→ PROBLEM TO WORK ON: Restate every line below word for word, but drop each picture.

→ PROVIDED DATA:
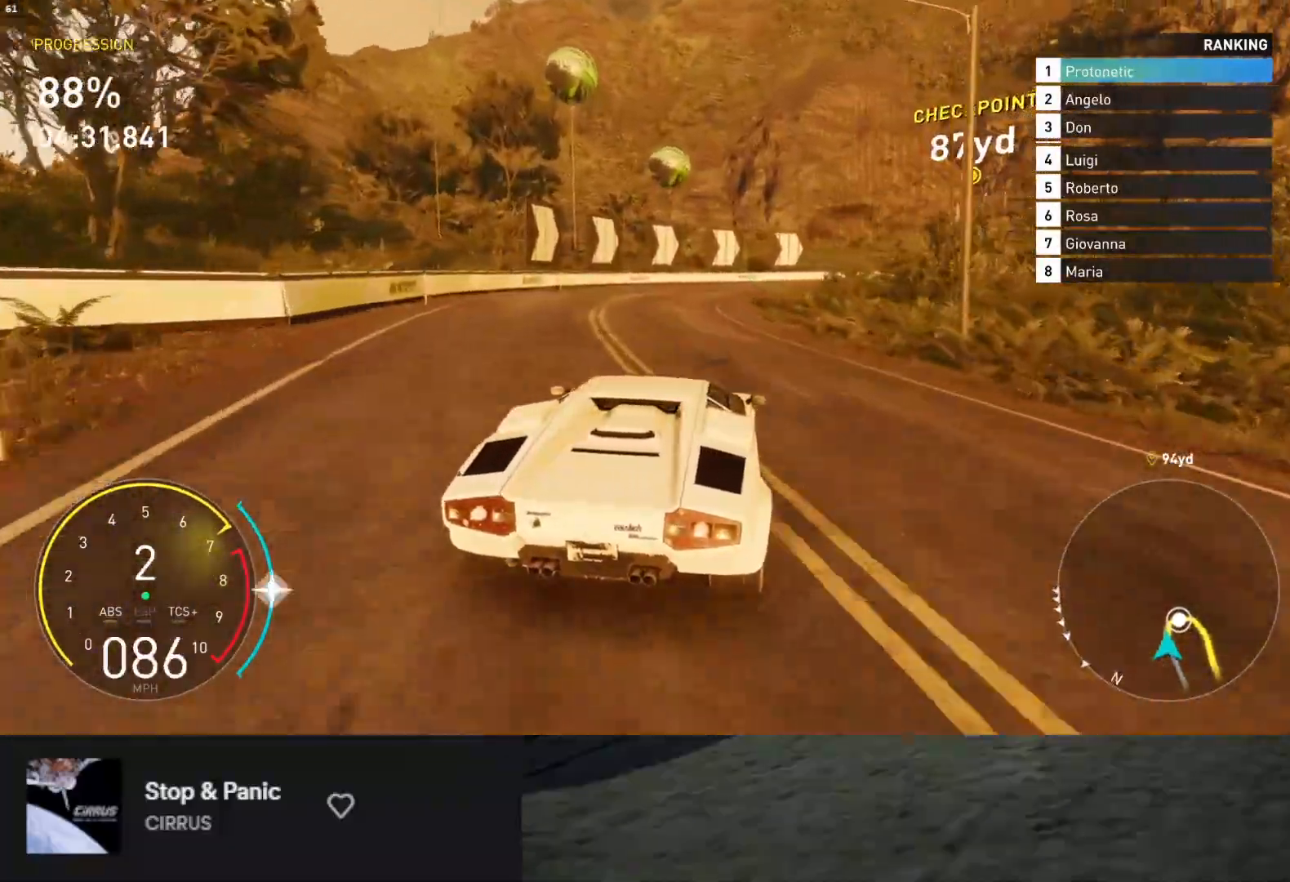
{"buttons": [], "left_stick": "down-left", "right_stick": "center", "events": [[417, "left_stick", "down-left"], [467, "R2", "up"]]}
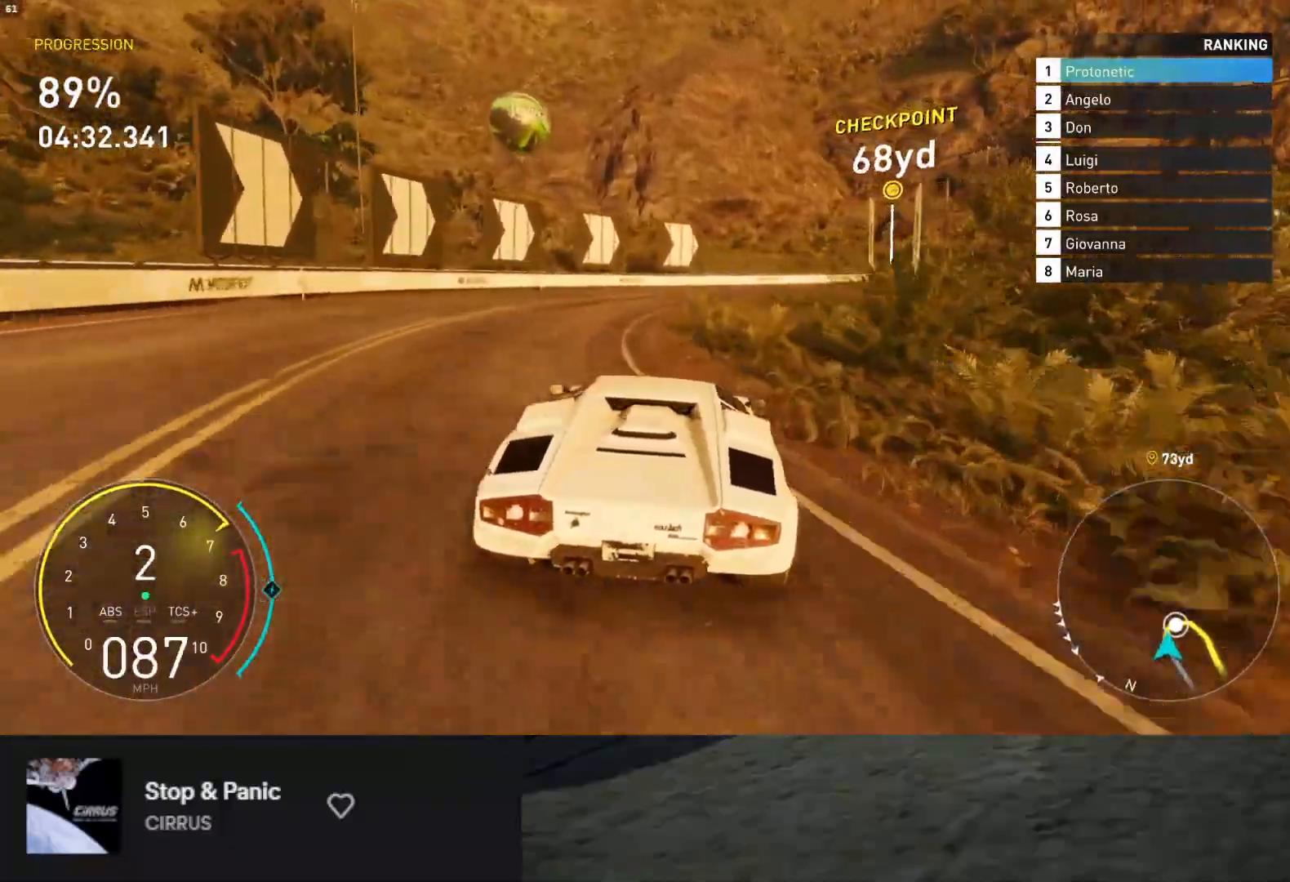
{"buttons": [], "left_stick": "down-right", "right_stick": "center", "events": [[100, "left_stick", "down"], [200, "left_stick", "down-right"], [333, "L2", "down"], [450, "L2", "up"]]}
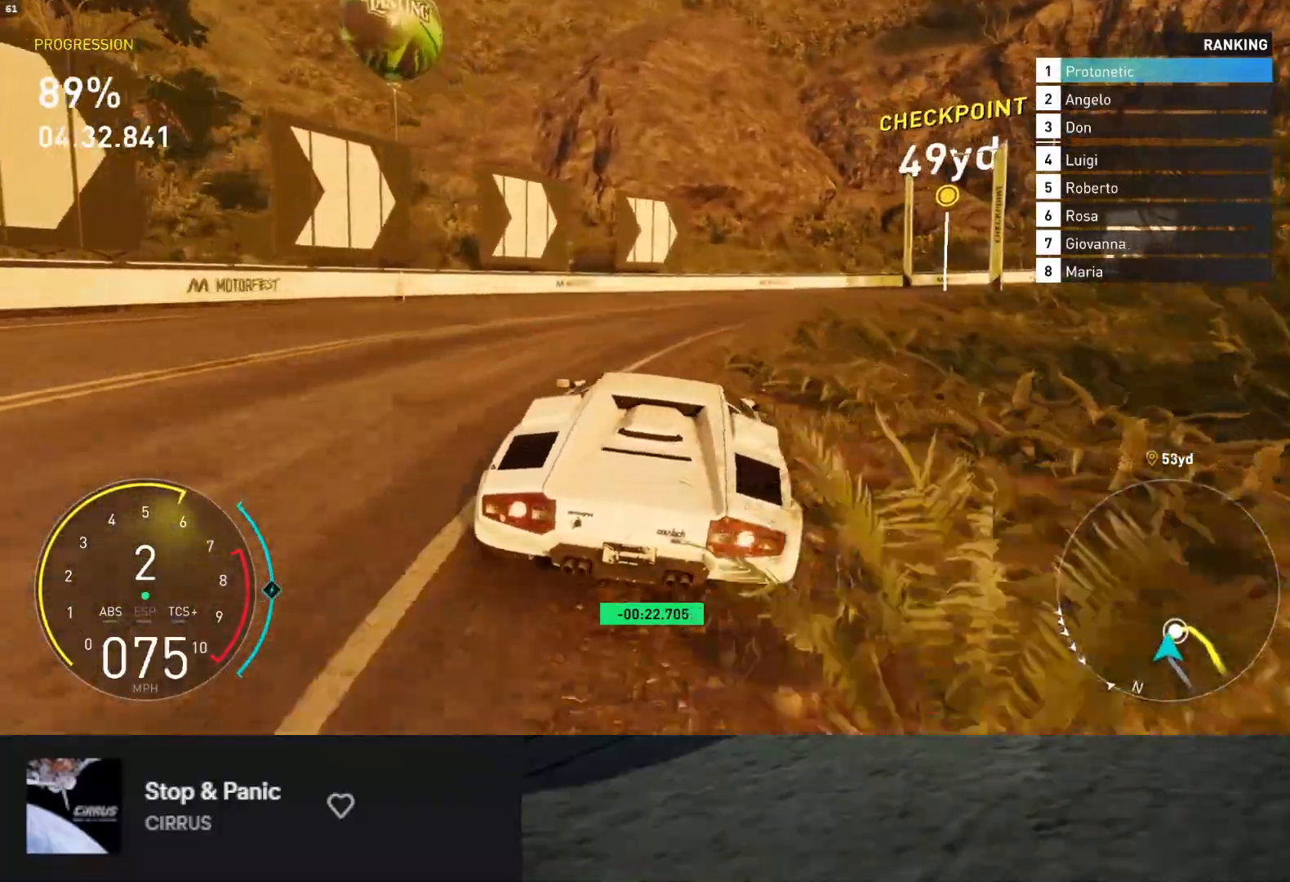
{"buttons": [], "left_stick": "right", "right_stick": "center", "events": [[150, "R2", "down"], [217, "left_stick", "right"], [417, "R2", "up"]]}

→ TASK SOLUTION:
{"buttons": [], "left_stick": "down-left", "right_stick": "center", "events": [[417, "left_stick", "down-left"], [467, "R2", "up"]]}
{"buttons": [], "left_stick": "down-right", "right_stick": "center", "events": [[100, "left_stick", "down"], [200, "left_stick", "down-right"], [333, "L2", "down"], [450, "L2", "up"]]}
{"buttons": [], "left_stick": "right", "right_stick": "center", "events": [[150, "R2", "down"], [217, "left_stick", "right"], [417, "R2", "up"]]}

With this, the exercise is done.